Evangelical Lutherans, likely emigrants from Saxony and Prussia located in the Western part of the town, so called Jonušava. Their community gained the autonomy, the right to have their own coat of arms and to elect the burgomaster. That way next to the old Kėdainiai town there was formed a new, in legal terms, autonomous town called Jonušava or New Kėdainiai. The centre of the public life of the new town became a rectangular market-square sized 150 × 60 m. Rectangular parcels of land were next to it and in front of the parcels there were dwelling-houses. The type of houses built by Evangelical Lutherans in Jonušava is not clear since no one remained. The most probably they built fachwerk houses similar to ones where they lived before coming to Kėdainiai. In Jonušava panorama there dominated two clear architectural focuses – the “Prussian brick building” Evangelical Reformed Church and Evangelical Lutheran Church of Renaissance forms.
The Jews Judaists settled down in the northern part of the town next to the Senoji Rinka (Old Market) square. Their territory was not large but densely built on. The Jews, who belonged to the jurisdiction of the manor but not the town, were strictly prohibited to locate and live in other areas. The Jews lived in wooden one-storey and two-storey houses. They built their houses one next to another leaving narrow space for passages and small yards. In Senoji Rinka (Old Market) the Jews had built a synagogue which did not distinguish because the Jews were not allowed to build their religious buildings higher than those of Christians.

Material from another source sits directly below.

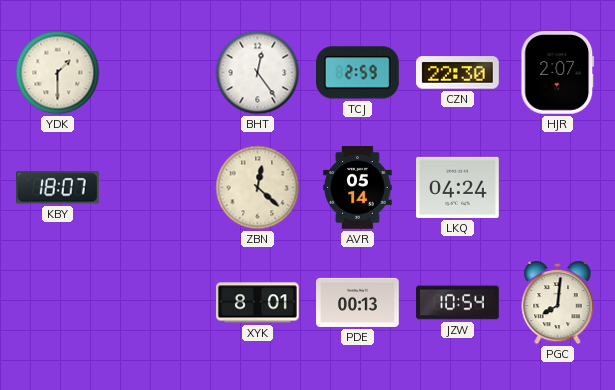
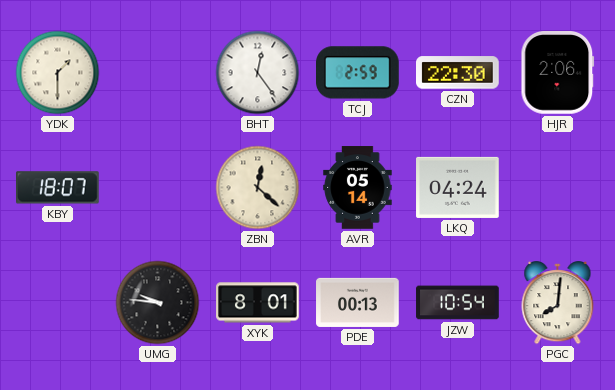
HJR: 2:07 -> 2:06
UMG: none -> 9:46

The Lithuanians lived in the southern part of Kėdainiai, next to the rectangular Knypava market-square sized 90 × 60 m. The beginning for Knypava most probably was given by the German, the newcomers from autonomous part of Köningsberg, Knypava, in German called „Kneiphof“; that is why that part of Kėdainiai was called Knypava. In the middle of the XVII c. there were tries to locate Orthodoxes in Knypava, the emigrants from the Eastern lands of the Great Duchy of Lithuania. In the northern side of the market-square in 1652 there was built a small wooden orthodox church, a small wooden monastery and the graveyard. However, only few orthodox believers lived in Knypava, just several monks.
On the left part of Kėdainiai there mostly lived the Catholics and the centres of their public life were two small markets of Kaunas and Šėta. This part of the town remained of linear planning. In its panorama there dominated the gothic brick St. George’s Church standing on a high terrace of Nevėžis. In the narrow valley and on the terrace slopes, near the roads, leading to Kaunas, Vilnius and Šėta, there located wooden townspeople’s houses, small shops and inns. Their architecture was traditional of folk style, similar to that which formed the Lithuanian towns and suburbs and which almost did not change in the flow of years. Therefore, the wooden houses of folk architecture remained the most on the left side of Kėdainiai.

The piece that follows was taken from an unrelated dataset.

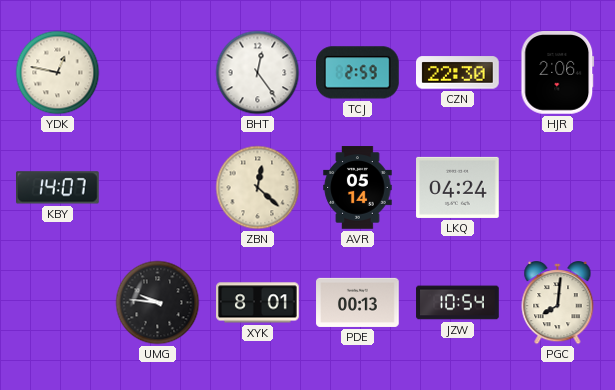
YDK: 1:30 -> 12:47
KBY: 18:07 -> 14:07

In the middle of the XVII c. Kėdainiai had the well-formed plan and playful spacious composition, characteristic for the cities of Western Europe. Architectural dominants such as churches, manor palaces and the town hall, composed hierarchically, became apparent in the town panorama. The public buildings and townspeople’s houses stood below. The territory of the town covered 87.5 ha and did not develop until the beginning of the XX c.